Imagine weaving measurement and evaluation into the very core of your day-to-day work, especially coming from the angle of curiosity to see how things can be improved or what best practices you might land upon.

Imagine knowing you can course-correct or take advantage of unforeseen opportunities to improve the communication experience within months, not years?  It paints quite an exciting opportunity!

With the human cost of burnout and overwhelm being commonplace in IC due to the rising demands and need for IC, quarterly planning places more sense of focus and ownership on committing to and delivering relevant goals. 
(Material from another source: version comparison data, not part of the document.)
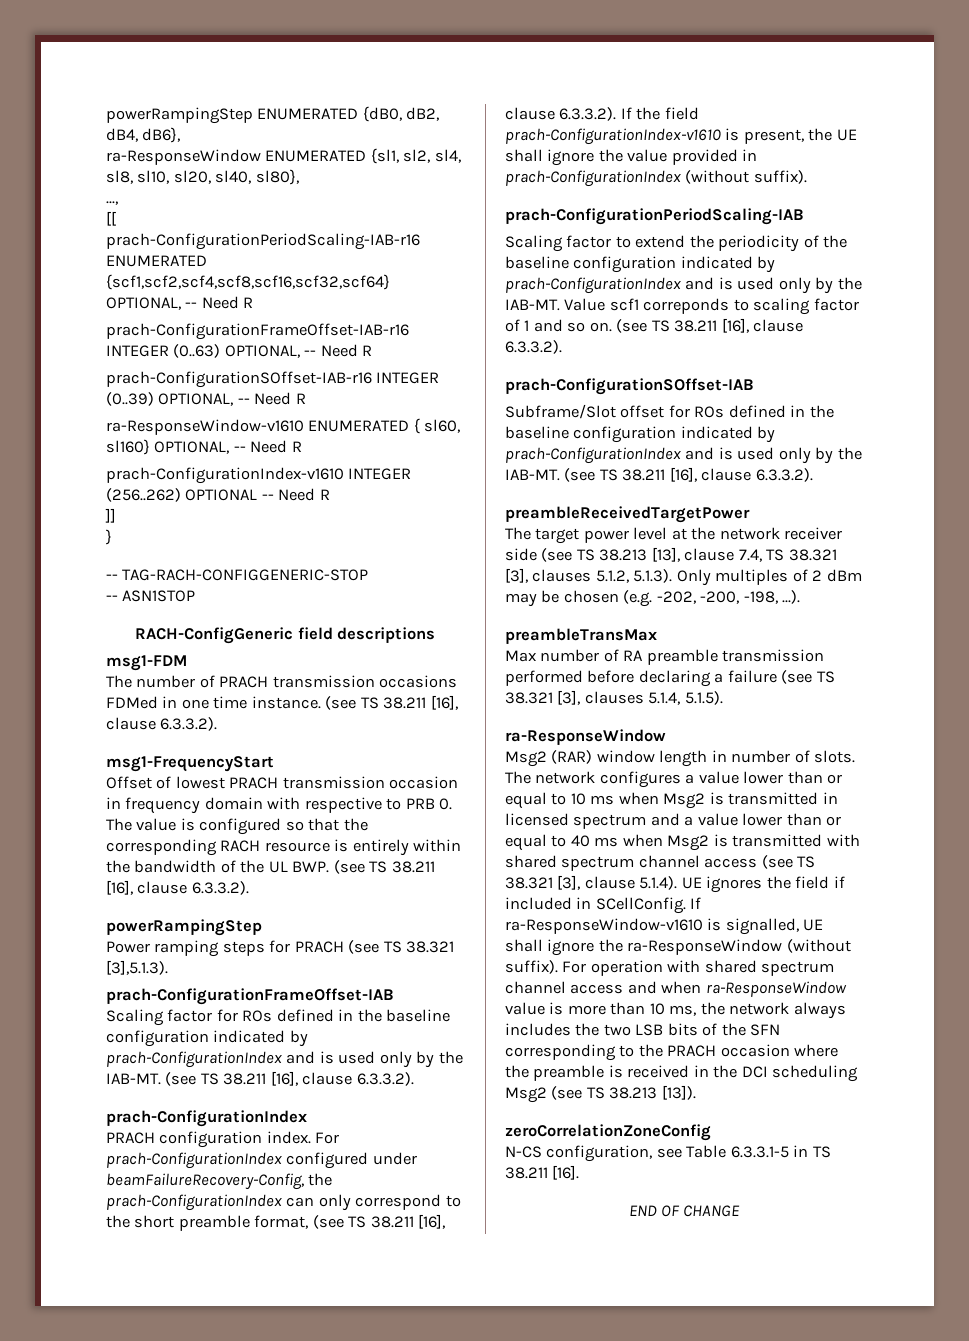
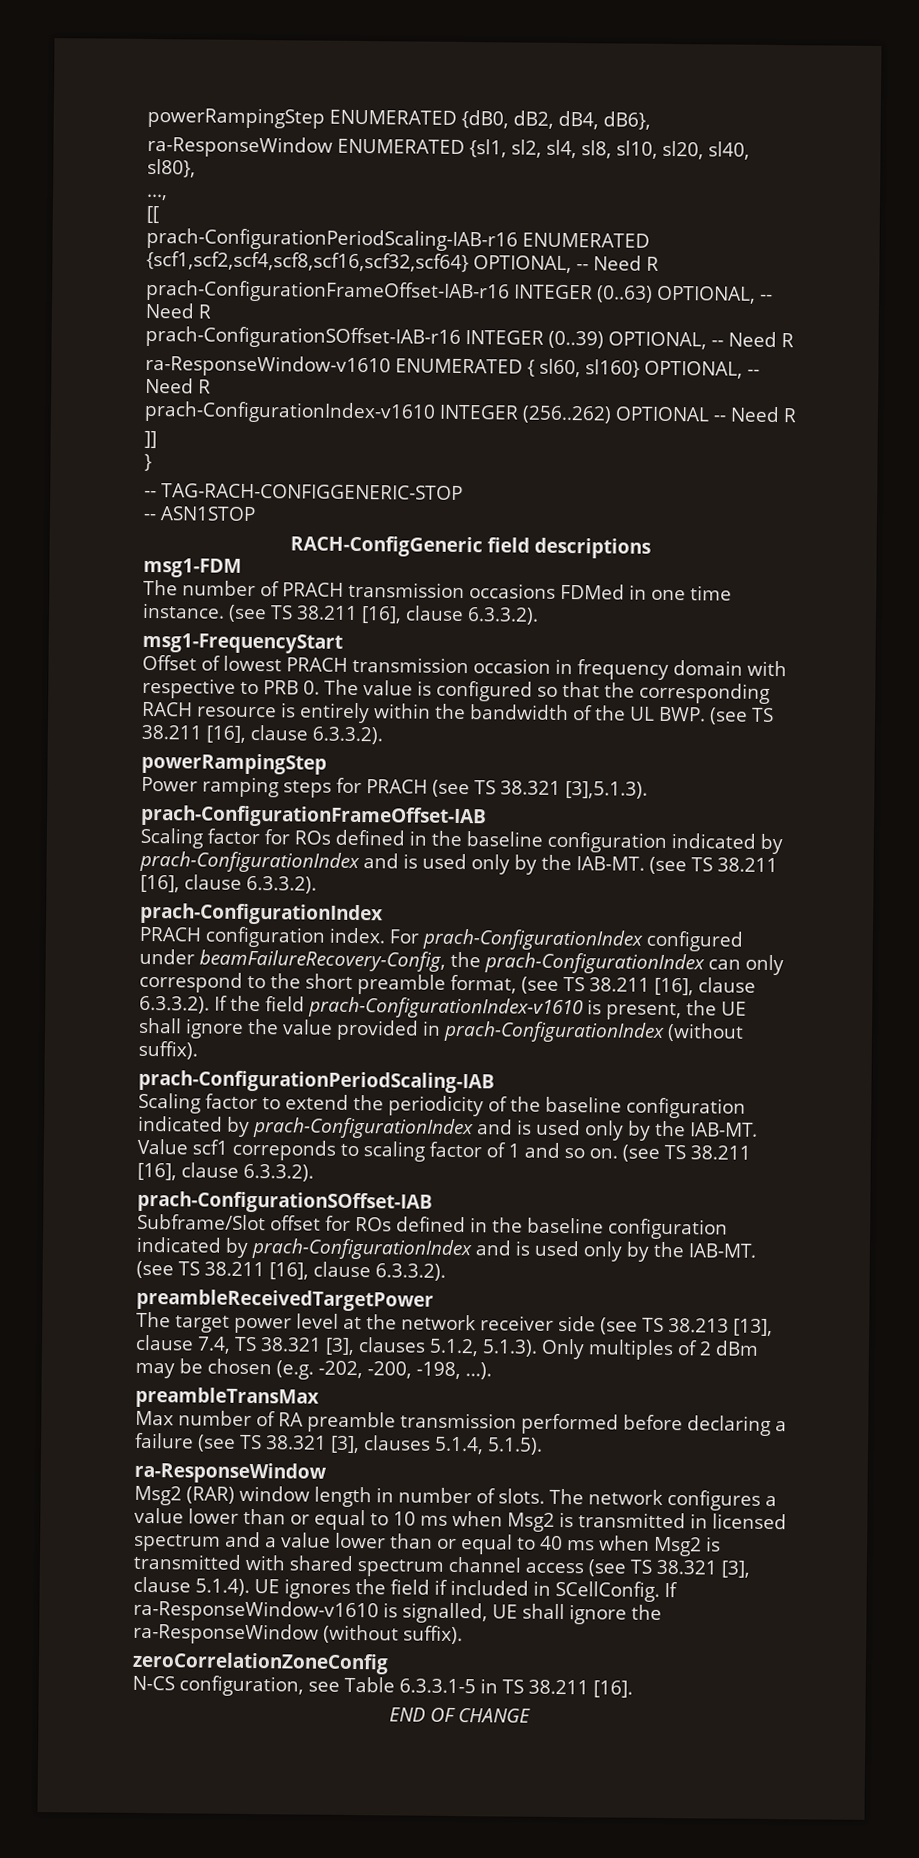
[562,960,835,976] [505,981,847,997] [505,1002,846,1019] [505,1023,781,1036] [505,1044,839,1061] [505,1065,859,1082] [505,1085,696,1103] For operation with shared spectrum channel access and when ra-ResponseWindow value is more than 10 ms, the network always includes the two LSB bits of the SFN corresponding to the PRACH occasion where the preamble is received in the DCI scheduling Msg2 (see TS 38.213 [13]). -> (463, 1635) none

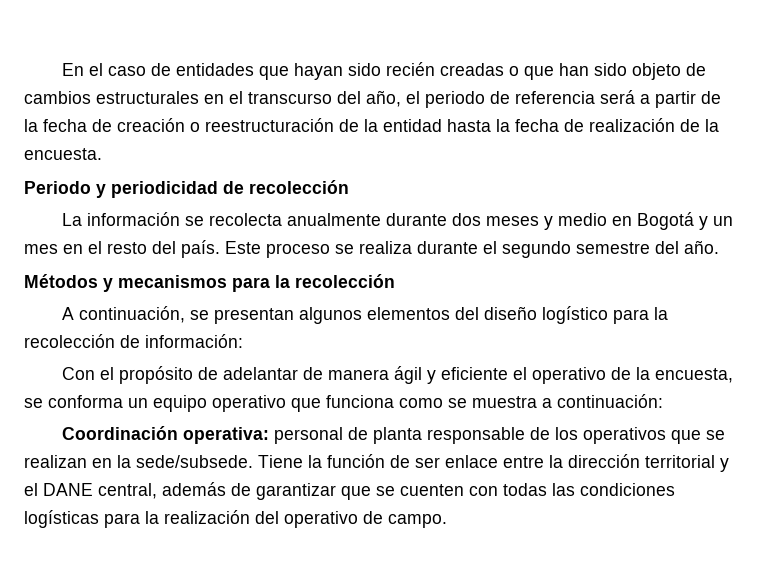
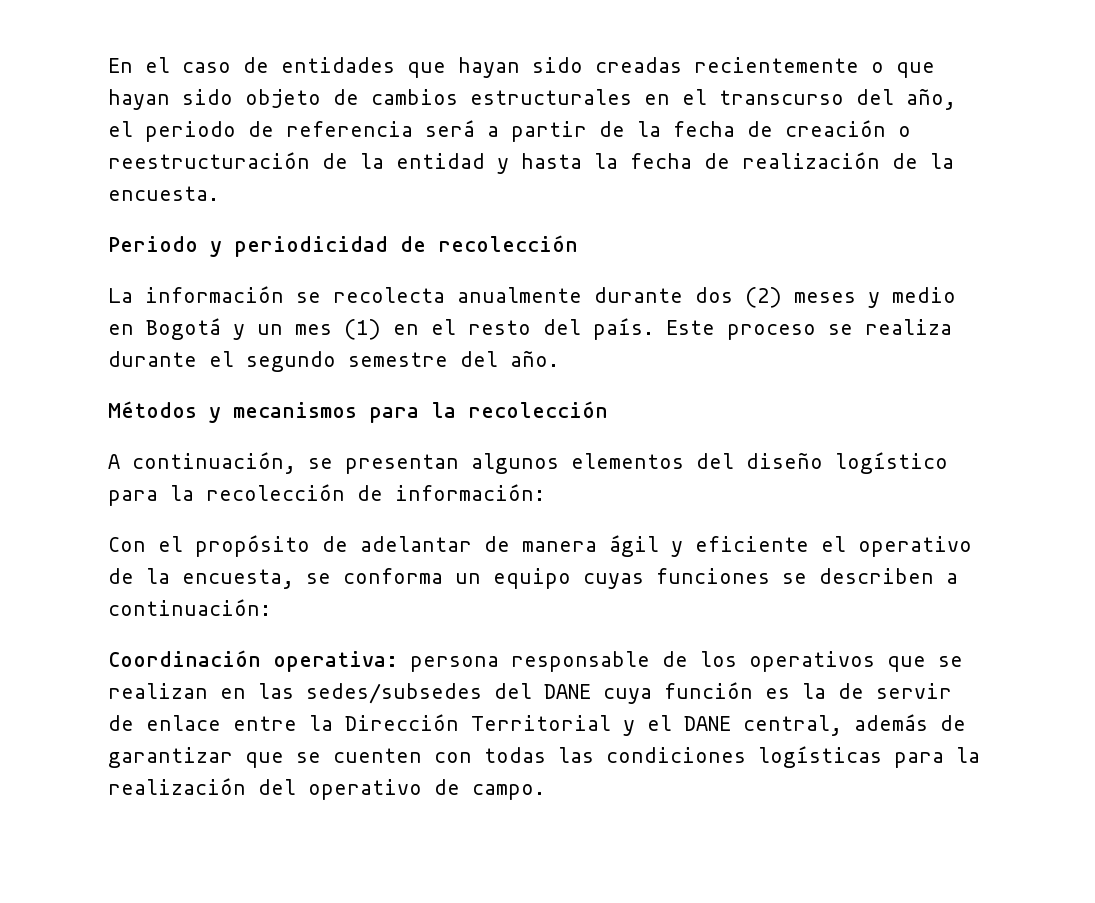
[386,62,505,76] recién creadas -> [595,57,859,73] creadas recientemente
[559,63,590,76] han -> [108,89,170,110] hayan
(442, 125) none -> [497,158,509,174] y
(482, 219) none -> [745,287,782,308] (2)
(58, 249) none -> [344,319,381,340] (1)
[212,395,537,412] operativo que funciona como se muestra -> [583,568,934,589] cuyas funciones se describen
[274,427,423,444] personal de planta -> [410,656,499,672] persona
[117,454,440,468] la sede/subsede. Tiene la función de ser -> [258,682,952,704] [108,715,134,731] las sedes/subsedes del DANE cuya función es la de servir de
[568,454,715,468] dirección territorial -> [345,714,611,731] Dirección Territorial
They can create much greater buy-in, motivation, and a sense of job satisfaction within the IC team too because the plan and its activities will be more timely and realistic. 90-days seems an achievable timescale to work within and much less like a mountain to climb.

We are moving into an era that is less about command and control and more about freedom and trust. 

Patriarchal, top-down strategy and goal setting are what we’ve been used to, but quarterly planning plays to building more trust and ownership for doing the right thing for the business and employees, adapting as needs require, or the data shows and having the creative and professional freedom to execute communications in an empowered way, not a controlled-from-the-top kind of way.

Trust in employees is becoming non-negotiable.  Perhaps trust in IC is why quarterly planning is becoming more popular.

Strategic plans have a place for giving guidance like a compass does and will likely be here for years to come. 

However, the agility, innovation, and relevancy that quarterly plans offer do have an undeniable lure.

I wonder when detailed annual comms plans, in the way we have become accustomed, will finally be blown a kiss goodbye in favor of the new kid on the block.